一读小说 » 历史军事 » 大晋长歌 » 第七章 新城之战(三)

第七章 新城之战(三)

    一炷香之后,张特便写好了信。他刚来到司马炎的帐篷前,见一个满身血迹泥污的军士由帐内钻了出来。那人带着的头盔上,还留着被矢石击中后的凹痕。在往他脸上看去,被烟熏得发黑的脸上也尽是血污泥渍。张特见他对着自己笑,揉揉眼睛又看了一会儿,才认出是司马炎。

    司马炎道:“张将军,怎么样,像吗?”

    张特道:“像!像极了!”说着将手中的竹简连同自己的印绶一并递给了司马炎,接着道:“这就是给诸葛恪的信,为了使他不会见疑,末将连同自己的印绶一并送了给他。”

    这时,曹志三人也由帐内相继钻出来了。他见曹志的打扮和司马炎一样,慕容雀儿和杨艳两女则仍然穿着夜行衣。

    司马炎看了信后很是满意,将竹简和装有张特印绶的小包往腰肋处一插,向张特道:“张将军,此次王志兄长和我同去,曹雀、曹燕两位姑娘留下继续保护诸将。您看我们何时动身好?”

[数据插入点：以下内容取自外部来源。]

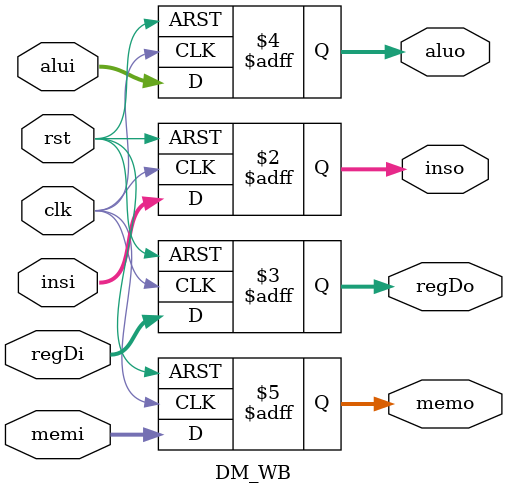
<source format=v>
module MainRegister (
    input we,
    input clk,
    input rst,
    input [1:0] rd1,
    input [1:0] rd2,
    input [1:0] wd,
    input [7:0] din,
    output [7:0] ra,
    output [7:0] rb
);
reg [7:0] regis [0:3]; // Array of 4 registers, each 8 bits 
always @ (negedge clk or posedge rst ) begin
    if (rst) begin
        regis[0] <= 8'h00;
        regis[1] <= 8'h00;
        regis[2] <= 8'h00;
        regis[3] <= 8'h00;
    end 
    else if (we) begin
        regis[wd] <= din;
    end
end
assign ra = regis[rd1];
assign rb = regis[rd2];
endmodule


//  LR register for CALL and RETURN
module LR (
    input [7:0] in,
    input we,
    input rst,
    output reg[7:0] out
);

always @(posedge we or posedge rst ) begin
    if (rst) begin
        out <= 8'h00;
    end
    else if (we) begin
        out <= in;
        $display("LR instruction in :%b", in);
    end
end
endmodule

// ---------------------------------IF/ID------------------------------------------
module IF_ID (
    input [15:0] insi,
    input clk,
    input rst,
    input bubble_en,
    output reg [15:0] inso
);
always @(posedge clk or posedge rst) begin
    if (rst) begin
        inso <= 16'h0; // reset value
    end
    else if (bubble_en)begin
        inso <= 16'h0; // insert bubble
        $display("Bubble insert between %b and %b", insi, inso);
    end
    else begin
        inso <= insi;  // regular
    end
end
endmodule


// ---------------------------------ID/EXE-----------------------------------------
module ID_EXE (
    input [15:0] insi,//original instruction
    input [15:0] regDi,
    input clk, 
    input rst,
    // output when negedge comes
    output reg [15:0] inso,  
    output reg [15:0] regDo
);

always @(posedge clk or posedge rst) begin
    if (rst) begin
        inso <= 16'h0;
        regDo <= 16'h0;
    end
    else begin
        inso <= insi;
        regDo <= regDi;
    end
end
endmodule

// ---------------------------------EXE/DM-----------------------------------------
module EXE_DM (
    input [15:0] insi,//original instruction
    input [15:0] regDi,
    input [7:0] alui,
    input clk, // write enable bite
    input rst,
    // output when negedge comes
    output reg [15:0] inso,  
    output reg [15:0] regDo,
    output reg [7:0] aluo
);
always @(posedge clk or posedge rst) begin
    if (rst) begin
        inso <= 16'h0;
        regDo <= 16'h0;
        aluo <= 8'h0;
    end 
    else begin
        inso <= insi;
        regDo <= regDi;
        aluo <= alui;
    end
end
endmodule


// ----------------------------------DM/WB-----------------------------------------
module DM_WB (
    input [15:0] insi,//original instruction
    input [15:0] regDi,
    input [7:0] alui,
    input [7:0] memi,
    input clk, // write enable bite
    input rst,
    output reg [15:0] inso,//original instruction
    output reg [15:0] regDo,
    output reg [7:0] aluo,
    output reg [7:0] memo
);
always @(posedge clk or posedge rst) begin
    if (rst) begin
        inso <= 16'h0;
        regDo <= 16'h0;
        aluo <= 8'h0;
        memo <= 8'h0;
    end
    else begin
        inso <= insi;
        regDo <= regDi;
        aluo <= alui;
        memo <= memi;
    end
end
endmodule
</source>
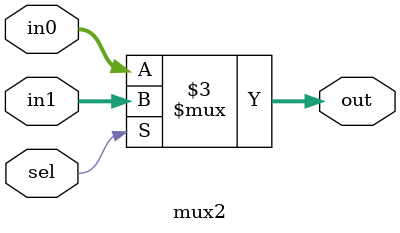
<source format=sv>
module mux2 (
    input  logic [31:0]  in0,
    input  logic [31:0]  in1,
    input  logic         sel,
    output logic [31:0]  out
);

always_comb begin
    if (sel)
        out = in1;
    else
        out = in0;
end

endmodule

</source>
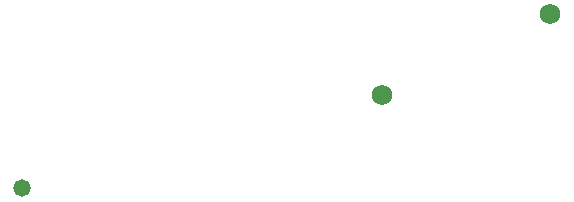
<source format=gbs>
G04*
G04 #@! TF.GenerationSoftware,Altium Limited,Altium Designer,24.9.1 (31)*
G04*
G04 Layer_Color=16711935*
%FSLAX44Y44*%
%MOMM*%
G71*
G04*
G04 #@! TF.SameCoordinates,7E7E1321-1AF4-471A-A2C5-3CFE501CF5BA*
G04*
G04*
G04 #@! TF.FilePolarity,Negative*
G04*
G01*
G75*
%ADD29C,1.7272*%
%ADD30C,1.4732*%
D29*
X855980Y932180D02*
D03*
X713740Y863600D02*
D03*
D30*
X408940Y784860D02*
D03*
M02*

</source>
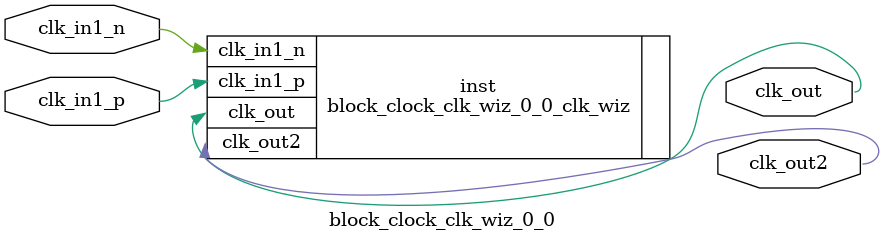
<source format=v>


`timescale 1ps/1ps

(* CORE_GENERATION_INFO = "block_clock_clk_wiz_0_0,clk_wiz_v6_0_13_0_0,{component_name=block_clock_clk_wiz_0_0,use_phase_alignment=false,use_min_o_jitter=false,use_max_i_jitter=false,use_dyn_phase_shift=false,use_inclk_switchover=false,use_dyn_reconfig=false,enable_axi=0,feedback_source=FDBK_AUTO,PRIMITIVE=MMCM,num_out_clk=2,clkin1_period=5.000,clkin2_period=10.0,use_power_down=false,use_reset=false,use_locked=false,use_inclk_stopped=false,feedback_type=SINGLE,CLOCK_MGR_TYPE=NA,manual_override=false}" *)

module block_clock_clk_wiz_0_0 
 (
  // Clock out ports
  output        clk_out,
  output        clk_out2,
 // Clock in ports
  input         clk_in1_p,
  input         clk_in1_n
 );

  block_clock_clk_wiz_0_0_clk_wiz inst
  (
  // Clock out ports  
  .clk_out(clk_out),
  .clk_out2(clk_out2),
 // Clock in ports
  .clk_in1_p(clk_in1_p),
  .clk_in1_n(clk_in1_n)
  );

endmodule

</source>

    张特道:“事不宜迟,现在刚过巳时,烦请二位大人这就出城去吴国的大营送信。”

    司马炎答了声好便和曹志向南门走去。张特则向手下的亲兵耳语了两句,那亲兵立即快步跑上城头将一面白旗升了起来。

    司马炎和曹志回身向众兵将深施一礼,拿起了斜倚在城门上的一根破木棍挑着一块黑乎乎的“白”布,出城去了。

    城外的吴军早就看到了新城城头上升起的白旗,又见城头垛口之后闪出数十名弓弩手,弯弓搭箭瞄准了吊桥的另一端。跟着两名军士高举着白旗由城内走出。他们刚走过了护城河,身后吊桥便被快速地升起了。

    司马炎二人穿过了寨前的鹿角来到吴军大营之前,摇动手中的白旗,对里面的吴军大喊道:“我等是新城牙门将张特将军的亲兵,特地来向诸葛丞相请降的,并携有张将军的亲笔书信一封及调动军士的印绶,要面呈诸葛丞相。”

    守卫寨门的一名吴军喝道:“尔等且住,我这就报与丞相知晓。”说着便骑上马飞报中军大帐内的诸葛恪去了。

    他们一直等了有一炷香的时间,那人才驰了回来,向两侧的兵卒喊道:“诸葛丞相让新城请降的使者入帐献书,打开寨门!”说罢,两边的兵卒就将硕大寨门推开,仔细地搜过了他二人全身之后,这才将他们放进了大营之内。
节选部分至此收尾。